FIELD GUIDE / 10 MIN READ
Choosing a method that fits your question.
Every method buys you one thing and costs you another. Know which trade you are making.

Most first projects choose a method the way people choose a route home: whichever one they already know. Surveys, usually, because a form is easy to build. Then the question turns out to be about why people did something, and a survey cannot answer why without the respondent doing the analysis for you.
Method follows question. Here is what each of the four common options actually buys.
Surveys
Good for: how common something is, and how two things vary together across a lot of people.
Cannot tell you: why, or what caused what.

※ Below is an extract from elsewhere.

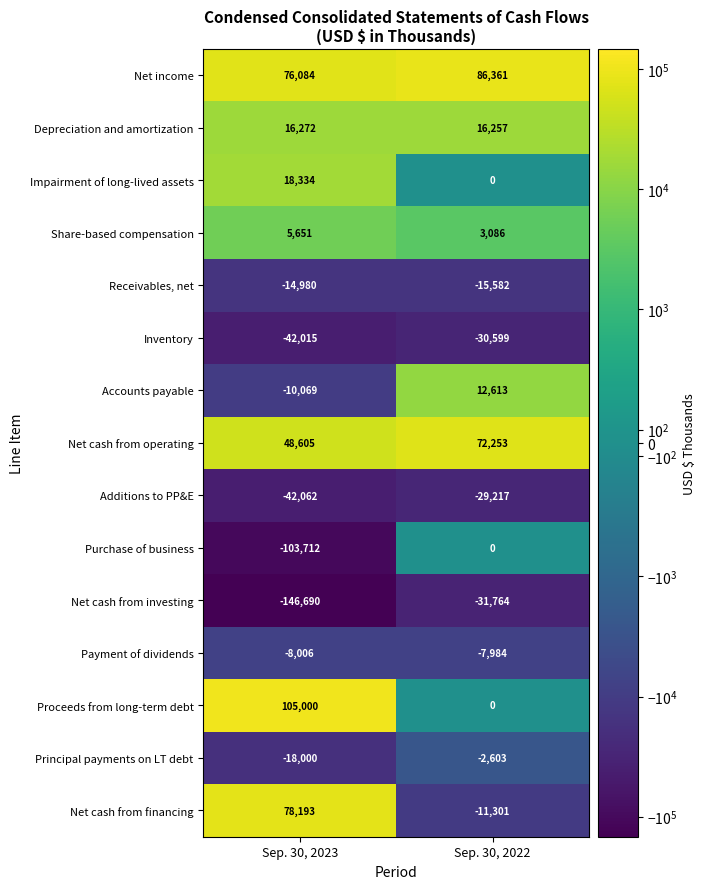

What is the total value across all series at Sep. 30, 2022?

61520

A correlation in a survey is a starting point for an explanation, not the explanation.
Realistic scope: for a first project, 80–150 responses is a normal haul, and you will need to distribute for two to three weeks. Every extra question costs you completions, so cut the "nice to know" items.
Where they go wrong: asking people to report on their own behavior over long periods, and double-barrelled items / "the feedback was clear and timely" measures two things and gives you one number.
Interviews
Good for: how people understand something, the sequence of how a decision happened, and anything where you do not yet know the answer categories.
Cannot tell you: how widespread it is. Twelve interviews cannot support "most students".
Realistic scope: 8–15 interviews of 30–45 minutes. Then double your time estimate, because an hour of interview is roughly four hours of transcription and coding. This is the number people get wrong.
Where they go wrong: leading questions, and a schedule so tight it becomes a spoken survey. Ask about specific past events / "walk me through the last time" / rather than general opinions.
Secondary and existing data
Good for: trends over time, comparisons across places, and anything where the collection would be beyond your reach. Policy documents, published statistics, institutional records, existing datasets.
Cannot tell you: anything the original collectors did not measure, and they measured it for their purposes, not yours.
Realistic scope: often the best choice for a short project, because your time goes into analysis rather than collection. Budget the first week for understanding how the data was defined before touching a single number.
Where they go wrong: definition drift. A category counted one way in 2016 and another way in 2021 produces a dramatic trend that is entirely bureaucratic.
Experiments and quasi-experiments
Good for: causal claims. This is the only one of the four that earns the word "because" cleanly.
Cannot tell you: whether it holds outside the setup you built.
Realistic scope: hard but not impossible at small scale, especially with two intact groups you did not assign / two class sections, two cohorts. Say quasi-experiment in that case and name the resulting threat.
Where they go wrong: a difference between the groups other than the one you introduced. If the morning section got the intervention and the afternoon section did not, time of day is now inside your finding.
Matching them up
- "How many / how often / does X relate to Y" → survey or existing data
- "How do people experience / decide / describe" → interviews
- "Has this changed over time" → existing data or documents
- "Does X cause Y" → experiment, or an honest correlational claim
On mixing methods
Combining two methods is genuinely stronger when each answers a different part of the question / a survey to establish the pattern, six interviews to explain it. It is a mistake when it means doing two thin studies instead of one solid one. For a first project, one method done properly beats two done at 60%, every time.
Before you commit, write the sentence you hope to publish, then ask whether your chosen method could support it. "Students revise more when feedback is fast" needs a comparison. "Students describe fast feedback as easier to act on" needs interviews. The sentence tells you the method, and it takes five minutes to find out you were about to build the wrong instrument.